DATASET EXTRACT:
○ ○ ○

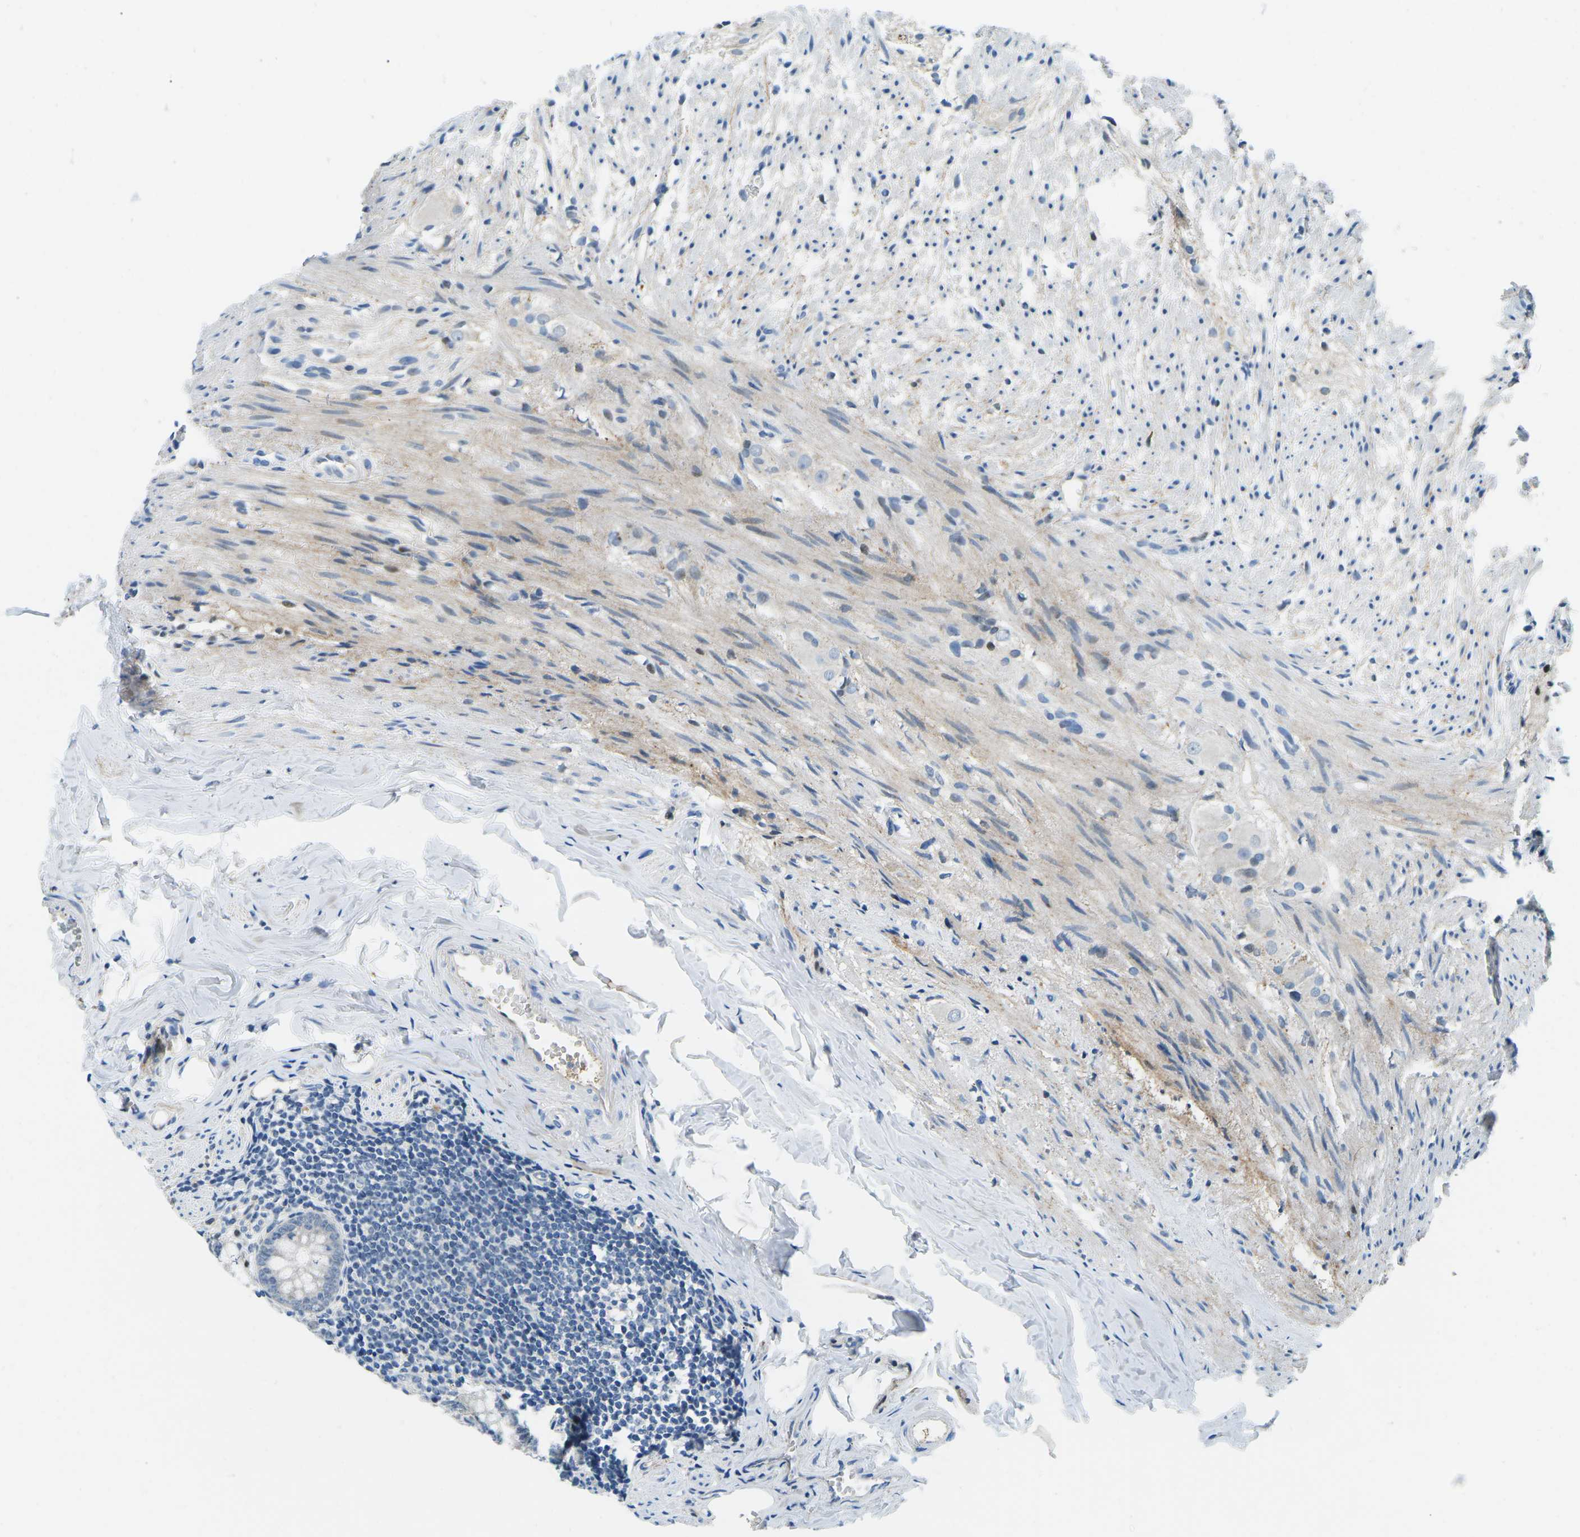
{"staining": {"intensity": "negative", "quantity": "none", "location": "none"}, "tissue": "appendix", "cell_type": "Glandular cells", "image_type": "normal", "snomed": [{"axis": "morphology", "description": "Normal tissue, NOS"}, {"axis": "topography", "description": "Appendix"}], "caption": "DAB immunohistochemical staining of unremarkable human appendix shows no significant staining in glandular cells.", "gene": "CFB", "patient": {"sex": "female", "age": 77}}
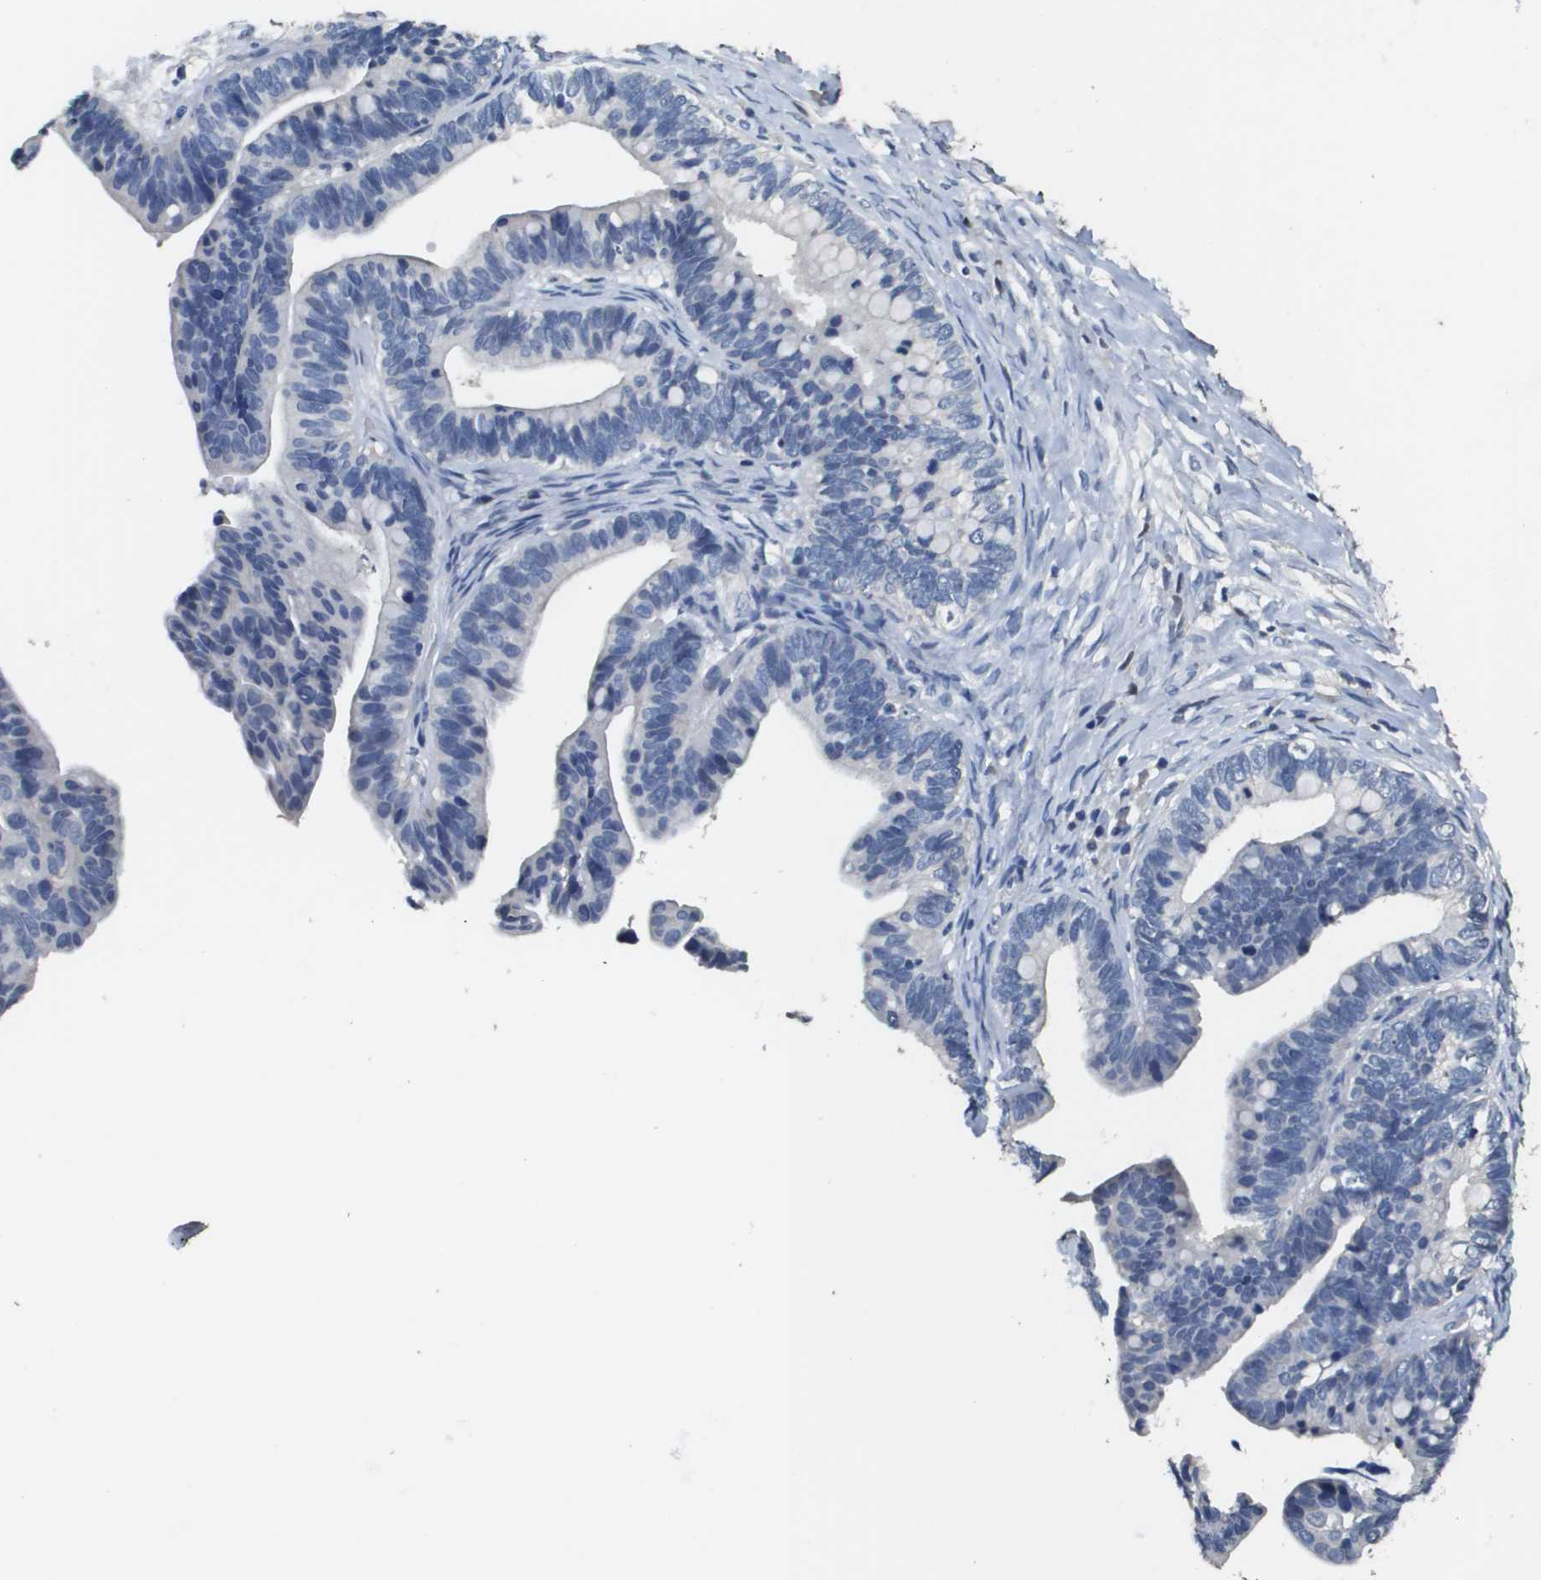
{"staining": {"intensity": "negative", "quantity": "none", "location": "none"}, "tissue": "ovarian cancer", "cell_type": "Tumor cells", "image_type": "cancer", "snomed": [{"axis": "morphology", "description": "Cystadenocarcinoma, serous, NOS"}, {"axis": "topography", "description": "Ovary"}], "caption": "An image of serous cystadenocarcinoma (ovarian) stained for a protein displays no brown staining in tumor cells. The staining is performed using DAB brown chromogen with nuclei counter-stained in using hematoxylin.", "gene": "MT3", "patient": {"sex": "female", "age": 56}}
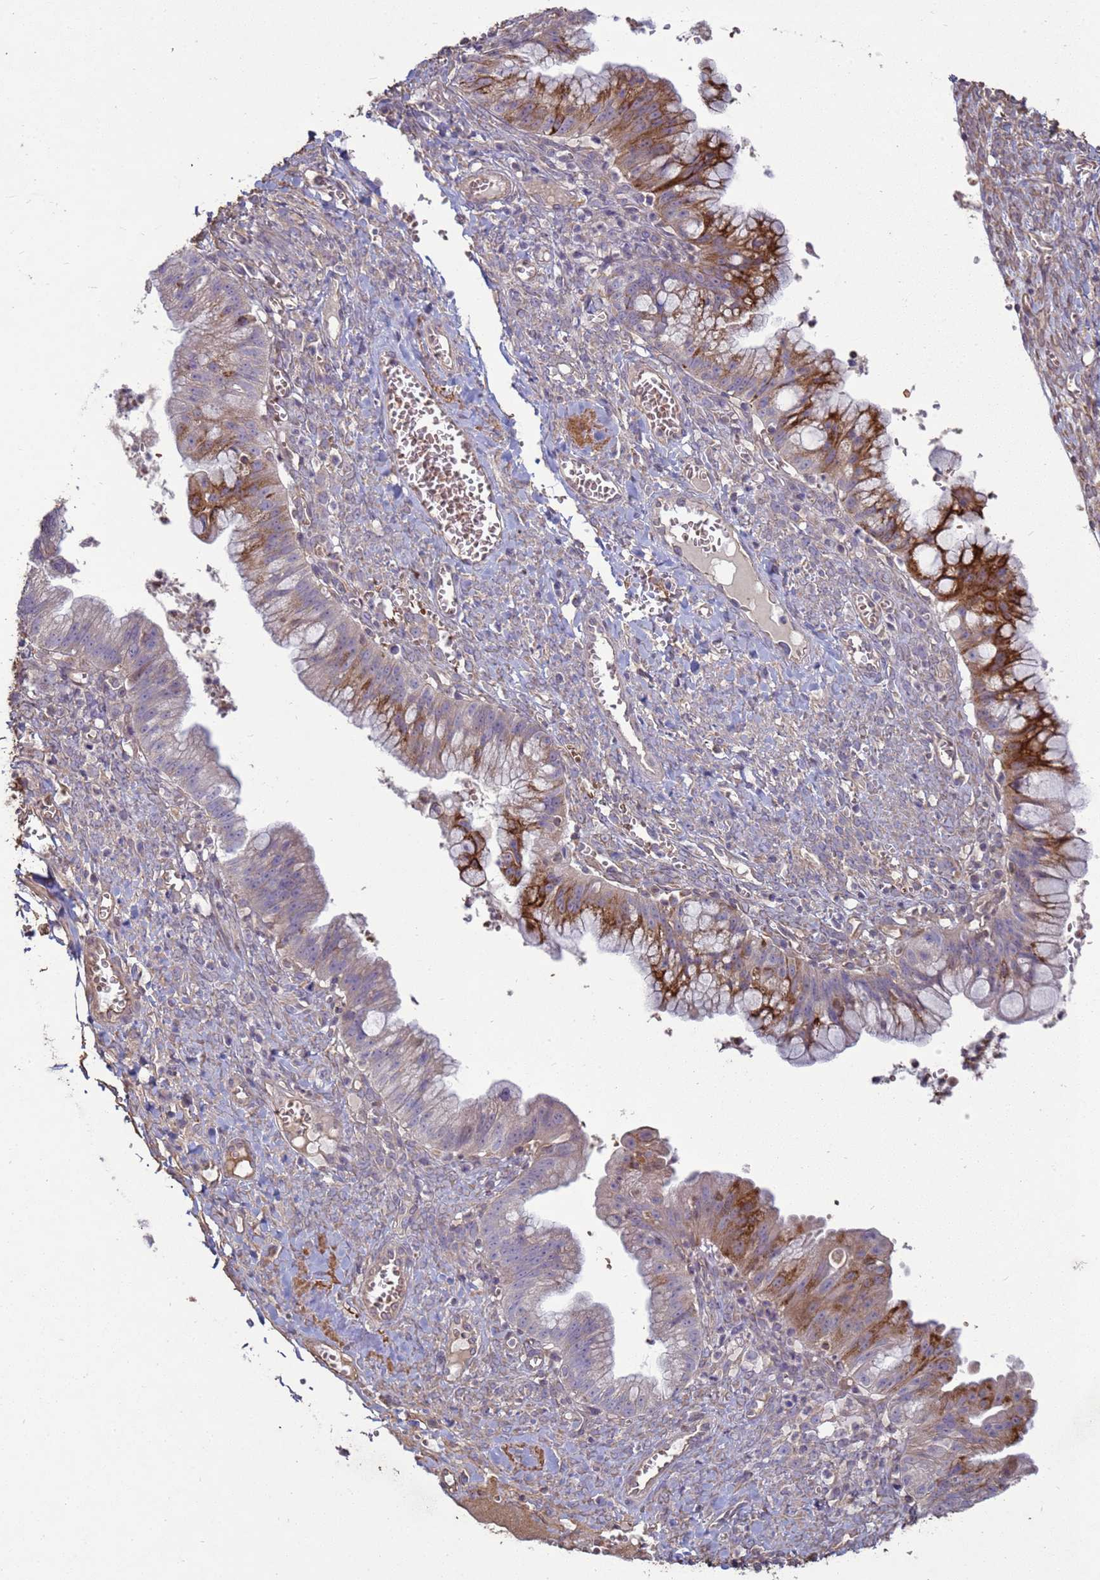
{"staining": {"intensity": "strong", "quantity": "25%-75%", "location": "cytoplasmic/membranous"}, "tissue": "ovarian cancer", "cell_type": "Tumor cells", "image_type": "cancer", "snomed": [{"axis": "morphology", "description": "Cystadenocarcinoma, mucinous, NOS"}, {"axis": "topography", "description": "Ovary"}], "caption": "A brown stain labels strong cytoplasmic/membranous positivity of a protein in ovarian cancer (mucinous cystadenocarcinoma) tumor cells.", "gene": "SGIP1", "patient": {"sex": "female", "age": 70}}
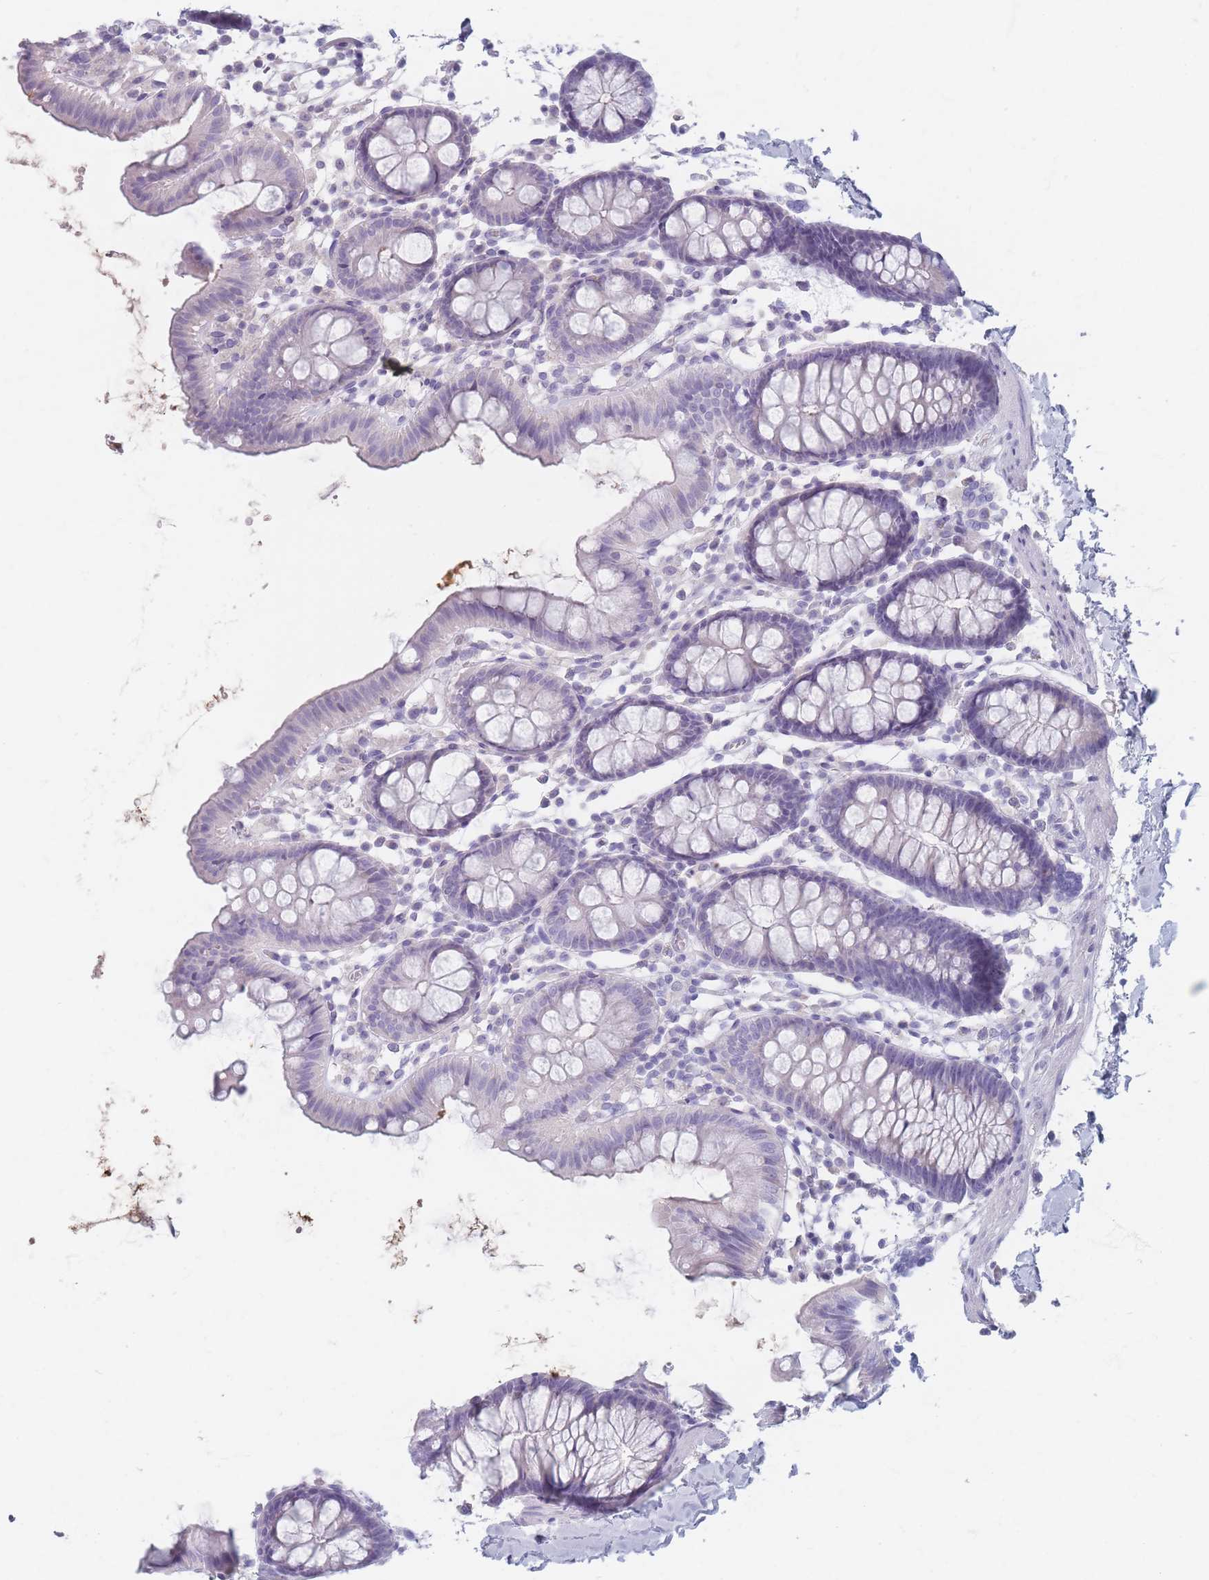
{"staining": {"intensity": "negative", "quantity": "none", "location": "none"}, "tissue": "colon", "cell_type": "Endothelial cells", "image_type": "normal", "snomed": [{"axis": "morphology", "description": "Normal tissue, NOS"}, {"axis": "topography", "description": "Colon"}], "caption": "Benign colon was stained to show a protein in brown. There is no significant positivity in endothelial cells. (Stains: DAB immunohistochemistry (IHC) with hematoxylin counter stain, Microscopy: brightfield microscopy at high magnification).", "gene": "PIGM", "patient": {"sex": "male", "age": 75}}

○ ○ ○

WORK INSTRUCTION:
Repeat the data verbatim through the "image of serous" line, no pictures.

ANSWER SECTION:
{"staining": {"intensity": "negative", "quantity": "none", "location": "none"}, "tissue": "appendix", "cell_type": "Glandular cells", "image_type": "normal", "snomed": [{"axis": "morphology", "description": "Normal tissue, NOS"}, {"axis": "topography", "description": "Appendix"}], "caption": "DAB immunohistochemical staining of unremarkable human appendix shows no significant staining in glandular cells.", "gene": "CFB", "patient": {"sex": "female", "age": 77}}
{"staining": {"intensity": "negative", "quantity": "none", "location": "none"}, "tissue": "ovarian cancer", "cell_type": "Tumor cells", "image_type": "cancer", "snomed": [{"axis": "morphology", "description": "Cystadenocarcinoma, serous, NOS"}, {"axis": "topography", "description": "Ovary"}], "caption": "An image of serous cystadenocarcinoma (ovarian) stained for a protein displays no brown staining in tumor cells. The staining is performed using DAB brown chromogen with nuclei counter-stained in using hematoxylin.", "gene": "MT3", "patient": {"sex": "female", "age": 56}}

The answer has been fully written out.